Дама Креолка разрушила планы семьи Опика: Шарль отказался продолжить путешествие и пробыл на островах два месяца. Креолка разбудила в нем Поэта, и он окончательно осознал собственное призвание. Да, он будет писателем, но писателей много, а быть Писателем – значит обрести свое Слово, только тебе принадлежащую Идею, Мысль. Он уже успел проштудировать «Человеческую Комедию» Бальзака и «Божественную Комедию» Данте. Первая поведала ему о царящем в мире зле, вторая – о кругах Ада, через которые должен пройти Творец на своем пути к совершенству. Удел писателя, поэта – не успех, но страдание, боль. Нельзя преодолеть царящее в мире Зло, пойдя ему в услужение. Он станет писателем, но будет говорить не о божественной красоте и сусальности, но о глубине собственной боли, о душе человеческой, о мире, что «во зле лежит».
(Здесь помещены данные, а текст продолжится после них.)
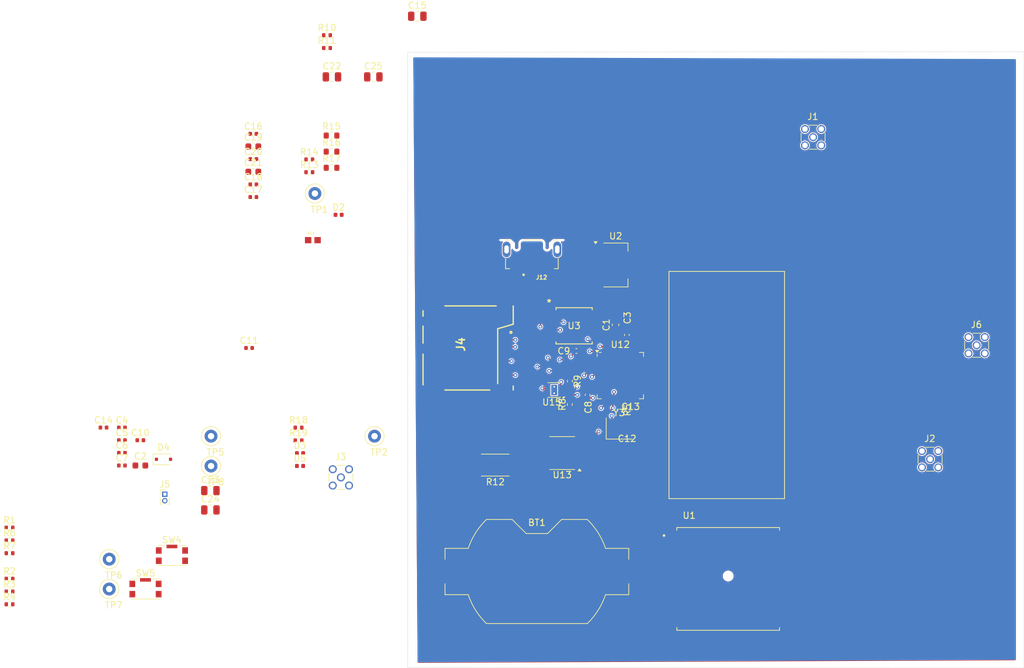
<source format=kicad_pcb>
(kicad_pcb
	(version 20241229)
	(generator "pcbnew")
	(generator_version "9.0")
	(general
		(thickness 1.6)
		(legacy_teardrops no)
	)
	(paper "A4")
	(layers
		(0 "F.Cu" power)
		(4 "In1.Cu" signal)
		(6 "In2.Cu" signal)
		(2 "B.Cu" power)
		(9 "F.Adhes" user "F.Adhesive")
		(11 "B.Adhes" user "B.Adhesive")
		(13 "F.Paste" user)
		(15 "B.Paste" user)
		(5 "F.SilkS" user "F.Silkscreen")
		(7 "B.SilkS" user "B.Silkscreen")
		(1 "F.Mask" user)
		(3 "B.Mask" user)
		(17 "Dwgs.User" user "User.Drawings")
		(19 "Cmts.User" user "User.Comments")
		(21 "Eco1.User" user "User.Eco1")
		(23 "Eco2.User" user "User.Eco2")
		(25 "Edge.Cuts" user)
		(27 "Margin" user)
		(31 "F.CrtYd" user "F.Courtyard")
		(29 "B.CrtYd" user "B.Courtyard")
		(35 "F.Fab" user)
		(33 "B.Fab" user)
		(39 "User.1" user)
		(41 "User.2" user)
		(43 "User.3" user)
		(45 "User.4" user)
	)
	(setup
		(stackup
			(layer "F.SilkS"
				(type "Top Silk Screen")
			)
			(layer "F.Paste"
				(type "Top Solder Paste")
			)
			(layer "F.Mask"
				(type "Top Solder Mask")
				(thickness 0.01)
			)
			(layer "F.Cu"
				(type "copper")
				(thickness 0.035)
			)
			(layer "dielectric 1"
				(type "prepreg")
				(thickness 0.1)
				(material "FR4")
				(epsilon_r 4.5)
				(loss_tangent 0.02)
			)
			(layer "In1.Cu"
				(type "copper")
				(thickness 0.035)
			)
			(layer "dielectric 2"
				(type "core")
				(thickness 1.24)
				(material "FR4")
				(epsilon_r 4.5)
				(loss_tangent 0.02)
			)
			(layer "In2.Cu"
				(type "copper")
				(thickness 0.035)
			)
			(layer "dielectric 3"
				(type "prepreg")
				(thickness 0.1)
				(material "FR4")
				(epsilon_r 4.5)
				(loss_tangent 0.02)
			)
			(layer "B.Cu"
				(type "copper")
				(thickness 0.035)
			)
			(layer "B.Mask"
				(type "Bottom Solder Mask")
				(thickness 0.01)
			)
			(layer "B.Paste"
				(type "Bottom Solder Paste")
			)
			(layer "B.SilkS"
				(type "Bottom Silk Screen")
			)
			(copper_finish "None")
			(dielectric_constraints no)
		)
		(pad_to_mask_clearance 0.038)
		(solder_mask_min_width 0.05)
		(allow_soldermask_bridges_in_footprints no)
		(tenting front back)
		(pcbplotparams
			(layerselection 0x00000000_00000000_55555555_5755f5ff)
			(plot_on_all_layers_selection 0x00000000_00000000_00000000_00000000)
			(disableapertmacros no)
			(usegerberextensions no)
			(usegerberattributes yes)
			(usegerberadvancedattributes yes)
			(creategerberjobfile yes)
			(dashed_line_dash_ratio 12.000000)
			(dashed_line_gap_ratio 3.000000)
			(svgprecision 4)
			(plotframeref no)
			(mode 1)
			(useauxorigin no)
			(hpglpennumber 1)
			(hpglpenspeed 20)
			(hpglpendiameter 15.000000)
			(pdf_front_fp_property_popups yes)
			(pdf_back_fp_property_popups yes)
			(pdf_metadata yes)
			(pdf_single_document no)
			(dxfpolygonmode yes)
			(dxfimperialunits yes)
			(dxfusepcbnewfont yes)
			(psnegative no)
			(psa4output no)
			(plot_black_and_white yes)
			(plotinvisibletext no)
			(sketchpadsonfab no)
			(plotpadnumbers no)
			(hidednponfab no)
			(sketchdnponfab yes)
			(crossoutdnponfab yes)
			(subtractmaskfromsilk no)
			(outputformat 1)
			(mirror no)
			(drillshape 1)
			(scaleselection 1)
			(outputdirectory "")
		)
	)
	(net 0 "")
	(net 1 "/RP2040 MCU/Crystal In")
	(net 2 "Net-(C13-Pad1)")
	(net 3 "+1V1")
	(net 4 "/Sensors/VBACKUP")
	(net 5 "GND")
	(net 6 "VBUS")
	(net 7 "Net-(D2-A)")
	(net 8 "Net-(D3-A)")
	(net 9 "Net-(D5-A)")
	(net 10 "Cosmic Analog")
	(net 11 "Net-(U1-VCC)")
	(net 12 "Net-(J2-In)")
	(net 13 "unconnected-(J4-DAT2-Pad1)")
	(net 14 "unconnected-(J4-DAT1-Pad8)")
	(net 15 "/RP2040 MCU/Crystal Out")
	(net 16 "Net-(U12-USB_DP)")
	(net 17 "Net-(U12-USB_DM)")
	(net 18 "unconnected-(J4-DET-Pad9)")
	(net 19 "MicroSD CLK")
	(net 20 "Net-(J6-In)")
	(net 21 "/RP2040 MCU/QSPI_SCLK")
	(net 22 "/RP2040 MCU/QSPI_SD0")
	(net 23 "/RP2040 MCU/QSPI_SD1")
	(net 24 "/RP2040 MCU/QSPI_SD2")
	(net 25 "/RP2040 MCU/QSPI_SD3")
	(net 26 "/RP2040 MCU/QSPI_SS")
	(net 27 "unconnected-(U12-GPIO12-Pad15)")
	(net 28 "RP2040 Reset")
	(net 29 "SDA0")
	(net 30 "SCL0")
	(net 31 "Net-(U1-3D-FIX)")
	(net 32 "GPS Reset")
	(net 33 "RF Reset")
	(net 34 "RF MISO")
	(net 35 "GPS UART Tx")
	(net 36 "RF DIO4")
	(net 37 "Net-(U1-TX)")
	(net 38 "GPS UART Rx")
	(net 39 "+3.3V")
	(net 40 "RF SCK")
	(net 41 "RF NSS")
	(net 42 "Net-(D4-A)")
	(net 43 "RF MOSI")
	(net 44 "unconnected-(U16-DI{slash}O2|Data-Pad8)")
	(net 45 "unconnected-(U16-DI{slash}O3-Pad3)")
	(net 46 "unconnected-(U16-DI{slash}O1|DCLK-Pad7)")
	(net 47 "unconnected-(U16-DI{slash}O0-Pad6)")
	(net 48 "unconnected-(U16-DI{slash}O5-Pad15)")
	(net 49 "Net-(U1-RX)")
	(net 50 "Cosmic Power")
	(net 51 "unconnected-(U1-1PPS-Pad13)")
	(net 52 "unconnected-(U1-TX1{slash}I2C_SDA-Pad15)")
	(net 53 "USB_DM")
	(net 54 "USB_DP")
	(net 55 "unconnected-(U1-NC-Pad6)")
	(net 56 "unconnected-(U1-NC-Pad20)")
	(net 57 "unconnected-(U1-NC-Pad18)")
	(net 58 "unconnected-(U1-RX1{slash}I2C_SCL-Pad14)")
	(net 59 "MicroSD MOSI")
	(net 60 "SWCLK")
	(net 61 "MicroSD CS")
	(net 62 "MicroSD MISO")
	(net 63 "SWD")
	(net 64 "unconnected-(U1-NC-Pad16)")
	(net 65 "unconnected-(U1-NC-Pad17)")
	(net 66 "unconnected-(U1-NC-Pad7)")
	(net 67 "unconnected-(U12-GPIO28_ADC2-Pad40)")
	(net 68 "Net-(D4-K)")
	(net 69 "SCL1")
	(net 70 "unconnected-(U12-GPIO13-Pad16)")
	(net 71 "unconnected-(U12-GPIO22-Pad34)")
	(net 72 "unconnected-(U12-GPIO11-Pad14)")
	(net 73 "unconnected-(U12-GPIO17-Pad28)")
	(net 74 "unconnected-(U12-GPIO7-Pad9)")
	(net 75 "unconnected-(U12-GPIO6-Pad8)")
	(net 76 "unconnected-(U12-GPIO9-Pad12)")
	(net 77 "unconnected-(U12-GPIO10-Pad13)")
	(net 78 "unconnected-(U12-GPIO8-Pad11)")
	(net 79 "unconnected-(U12-GPIO16-Pad27)")
	(net 80 "SDA1")
	(net 81 "unconnected-(U12-GPIO18-Pad29)")
	(net 82 "unconnected-(U15-ALERT-Pad3)")
	(footprint "Diode_SMD:D_SOD-323F" (layer "F.Cu") (at 62.06 125.94103))
	(footprint "Package_DFN_QFN:QFN-56-1EP_7x7mm_P0.4mm_EP3.2x3.2mm" (layer "F.Cu") (at 133.225 112.9))
	(footprint "1my_footprints:TestPoint_Loop_D1.80mm_Drill1.0mm_Beaded" (layer "F.Cu") (at 94.935 122.34103))
	(footprint "Capacitor_SMD:C_0201_0603Metric" (layer "F.Cu") (at 134.82 118.8))
	(footprint "Resistor_SMD:R_0402_1005Metric" (layer "F.Cu") (at 38.075 140.57103))
	(footprint "1my_footprints:SOIC_208MIL_WIN" (layer "F.Cu") (at 126.025 105.15))
	(footprint "1my_footprints:CD-PA1616D" (layer "F.Cu") (at 150.025 144.575))
	(footprint "Capacitor_SMD:C_0805_2012Metric" (layer "F.Cu") (at 69.365 130.82103))
	(footprint "1my_footprints:TestPoint_Loop_D1.80mm_Drill1.0mm_Beaded" (layer "F.Cu") (at 69.465 126.99103))
	(footprint "Capacitor_SMD:C_0402_1005Metric" (layer "F.Cu") (at 76.055 75.24103))
	(footprint "Connector_Coaxial:MMCX_Molex_73415-1471_Vertical" (layer "F.Cu") (at 188.73 108.18))
	(footprint "Resistor_SMD:R_0402_1005Metric" (layer "F.Cu") (at 38.075 138.58103))
	(footprint "Battery:BatteryHolder_Keystone_1058_1x2032" (layer "F.Cu") (at 120.225 143.425 180))
	(footprint "Capacitor_SMD:C_0603_1608Metric" (layer "F.Cu") (at 76.055 77.21103))
	(footprint "Capacitor_SMD:C_0402_1005Metric" (layer "F.Cu") (at 128.125 115.905 -90))
	(footprint "Capacitor_SMD:C_0402_1005Metric" (layer "F.Cu") (at 55.585 124.94103))
	(footprint "Capacitor_SMD:C_0805_2012Metric" (layer "F.Cu") (at 101.6 56.925))
	(footprint "Capacitor_SMD:C_0402_1005Metric" (layer "F.Cu") (at 134.25 106.57 90))
	(footprint "Connector_Coaxial:MMCX_Molex_73415-1471_Vertical" (layer "F.Cu") (at 163.255 75.77))
	(footprint "1my_footprints:microSD-503398-1892-1" (layer "F.Cu") (at 116.54 102.05 -90))
	(footprint "Capacitor_SMD:C_0603_1608Metric" (layer "F.Cu") (at 76.055 81.15103))
	(footprint "Package_TO_SOT_SMD:SOT-223-3_TabPin2" (layer "F.Cu") (at 132.5 95.675))
	(footprint "Resistor_SMD:R_0402_1005Metric" (layer "F.Cu") (at 84.775 81.22103))
	(footprint "Capacitor_SMD:C_0402_1005Metric" (layer "F.Cu") (at 75.395 108.6))
	(footprint "Resistor_SMD:R_0402_1005Metric" (layer "F.Cu") (at 125.375 113.765 -90))
	(footprint "Resistor_SMD:R_0603_1608Metric" (layer "F.Cu") (at 88.235 80.53103))
	(footprint "Resistor_SMD:R_0402_1005Metric" (layer "F.Cu") (at 38.075 146.54103))
	(footprint "Resistor_SMD:R_0402_1005Metric" (layer "F.Cu") (at 38.075 144.55103))
	(footprint "Capacitor_SMD:C_0402_1005Metric" (layer "F.Cu") (at 52.715 121.00103))
	(footprint "Crystal:Crystal_SMD_3225-4Pin_3.2x2.5mm" (layer "F.Cu") (at 133.025 121.15))
	(footprint "LED_SMD:LED_0402_1005Metric" (layer "F.Cu") (at 83.33 126.98103))
	(footprint "Resistor_SMD:R_0402_1005Metric" (layer "F.Cu") (at 83.095 123.00103))
	(footprint "Capacitor_SMD:C_0201_0603Metric" (layer "F.Cu") (at 134.27 123.775))
	(footprint "Resistor_SMD:R_2512_6332Metric" (layer "F.Cu") (at 113.75 126.85 180))
	(footprint "Capacitor_SMD:C_0805_2012Metric" (layer "F.Cu") (at 69.365 133.83103))
	(footprint "LED_SMD:LED_0402_1005Metric"
		(layer "F.Cu")
		(uuid "7a429430-dcff-4194-a0a2-41823eef534d")
		(at 89.34 87.86103)
		(descr "LED SMD 0402 (1005 Metric), square (rectangular) end terminal, IPC_7351 nominal, (Body size source: http://www.tortai-tech.com/upload/download/2011102023233369053.pdf), generated with kicad-footprint-generator")
		(tags "LED")
		(property "Reference" "D2"
			(at 0 -1.17 0)
			(layer "F.SilkS")
			(uuid "e873dccc-9140-412f-8f3d-0b57af1ef271")
			(effects
				(font
					(size 1 1)
					(thickness 0.15)
				)
			)
		)
		(property "Value" "LED"
			(at 0 1.17 0)
			(layer "F.Fab")
			(uuid "42cc6f99-9579-48a1-b927-919b38dd6773")
			(effects
				(font
					(size 1 1)
					(thickness 0.15)
				)
			)
		)
		(property "Datasheet" ""
			(at 0 0 0)
			(unlocked yes)
			(layer "F.Fab")
			(hide yes)
			(uuid "99f5d6cc-2919-435f-9a02-4d4d1420a382")
			(effects
				(font
					(size 1.27 1.27)
					(thickness 0.15)
				)
			)
		)
		(property "Description" "Light emitting diode"
			(at 0 0 0)
			(unlocked yes)
			(layer "F.Fab")
			(hide yes)
			(uuid "58a61aa6-cdf0-4418-a130-18a6d891be30")
			(effects
				(font
					(size 1.27 1.27)
					(thickness 0.15)
				)
			)
		)
		(property "Sim.Pins" "1=K 2=A"
			(at 0 0 0)
			(unlocked yes)
			(layer "F.Fab")
			(hide yes)
			(uuid "d62ed869-5ca1-41ff-b431-2adfd40538d0")
			(effects
				(font
					(size 1 1)
					(thickness 0.15)
				)
			)
		)
		(property ki_fp_filters "LED* LED_SMD:* LED_THT:*")
		(path "/3ccd8099-b4f2-4c2f-ac31-d7c505bfef59/54ed35d8-3f8b-4651-a212-7d6e281ef8cb")
		(sheetname "/Sensors/")
		(sheetfile "sensors.kicad_sch")
		(attr smd)
		(fp_circle
			(center -1.09 0)
			(end -1.04 0)
			(stroke
				(width 0.1)
				(type solid)
			)
			(fill no)
			(layer "F.SilkS")
			(uuid "226781fa-54cb-4100-b34b-573051b67775")
		)
		(fp_line
			(start -0.93 -0.47)
			(end 0.93 -0.47)
			(stroke
				(width 0.05)
				(type solid)
			)
			(layer "F.CrtYd")
			(uuid "d88b981e-9358-4d73-b939-154458209bb3")
		)
		(fp_line
			(start
... [575299 chars truncated]
</source>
У молодого человека не было шансов покорить необыкновенную женщину, к тому же замужнюю, и он, решив следовать призванию, поспешил в Париж. К тому же близилось совершеннолетие, а с ним и получение отцовского наследства, без малого ста тысяч франков золотом. Правда, чета Опиков – вполне в духе французских традиций – потребовала компенсацию за расходы, связанные с содержанием и учебой Шарля, однако и оставшаяся сумма была огромной, сравнимой с содержанием генерала. Наследство давало молодому человеку независимость, свободу и возможность заняться избранным Делом.
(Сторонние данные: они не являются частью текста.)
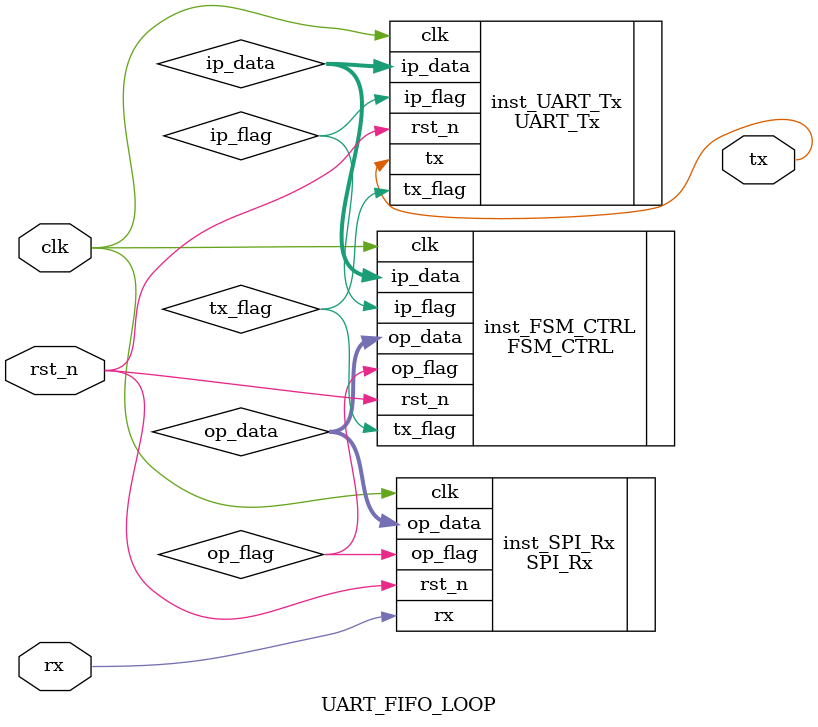
<source format=v>
module UART_FIFO_LOOP (
	input clk,
	input rst_n, 
	input rx,
	output tx
);

	wire [7:0] op_data;
	wire op_flag;

	wire tx_flag;

	wire ip_flag;
	wire [7:0] ip_data;

	SPI_Rx 
	#(
		.baud_cnt_max(24'd5207),
		.cnt_max(8'd148)
	)
	inst_SPI_Rx
	(
		.clk(clk),
		.rst_n(rst_n),
		.rx(rx),
		.op_data(op_data),
		.op_flag(op_flag)
	);

	FSM_CTRL  
	#(
        .usedw_latch(8'd4)
    )
    inst_FSM_CTRL
	(
		.clk(clk),
		.rst_n(rst_n), 
		.op_flag(op_flag),
		.op_data(op_data),
		.tx_flag(tx_flag),
		.ip_flag(ip_flag),
		.ip_data(ip_data)
	);
	
	UART_Tx 
	#(
		.baud_cnt_max(16'd520)
	)
	inst_UART_Tx
	(
		.clk(clk),
		.rst_n(rst_n),
		.ip_data(ip_data),
		.ip_flag(ip_flag),
		.tx_flag(tx_flag),
		.tx(tx)
	);

endmodule
</source>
Но… Но не следует забывать, что ему только-только исполнился 21 год, что он фактически не знал жизни и к тому же в его жизнь вошла очередная роковая женщина…
Нравы эпохи поощряли расчетливость, мирились со скупостью, а широкое и открытое проявление щедрости называли мотовством; мотовство же считалось пороком, и не менее страшным, чем алкоголизм, наркомания или сексопатология. Бодлер не учел, что может стать предметом судебного разбирательства за чрезмерную трату собственных денег. Став свободным и материально независимым, поэт дал волю своему причудливому воображению по части «прожигания жизни». В истории литературы и по сей день (увы!) сохранился ярлык, навешиваемый на Бодлера, – ДЕНДИЗМ. О да! Он любил одеваться, мог часами просиживать у модных портных, а те немногие, кто это помнил, восхищались его изысканным вкусом. Именно немногие, поскольку такое продолжалось недолго. И не был тогда Бодлер БОДЛЕРОМ, а всего лишь начинающим литератором «на подхвате». «Галантные тайны театров Парижа» – гласило название анонимной книги, в сочинении которой он принимал участие. Книга сплетен, анекдотов, будуарных интрижек. Обстоятельства способствовали тому, что не РЕАЛЬНАЯ творческая жизнь руководила поступками неокрепшего писателя; он находился во власти того, что я определил жизнью ИЛЛЮЗОРНОЙ. Общение в кругу литературной и театральной богемы заменяло ему подлинные творческие контакты с собратьями по перу, дендизм открыл перед ним двери аристократических салонов, а это убедило его в интеллектуальном и духовном превосходстве таланта над элитарной верхушкой общества, коллекционирование картин, разоряя его материально, способствовало профессиональному росту будущего критика искусства. И тем не менее жизнь эта была ИЛЛЮЗОРНОЙ, чуждой, взятой «напрокат»; в ней он не умел ориентироваться, не знал ее неписаных законов.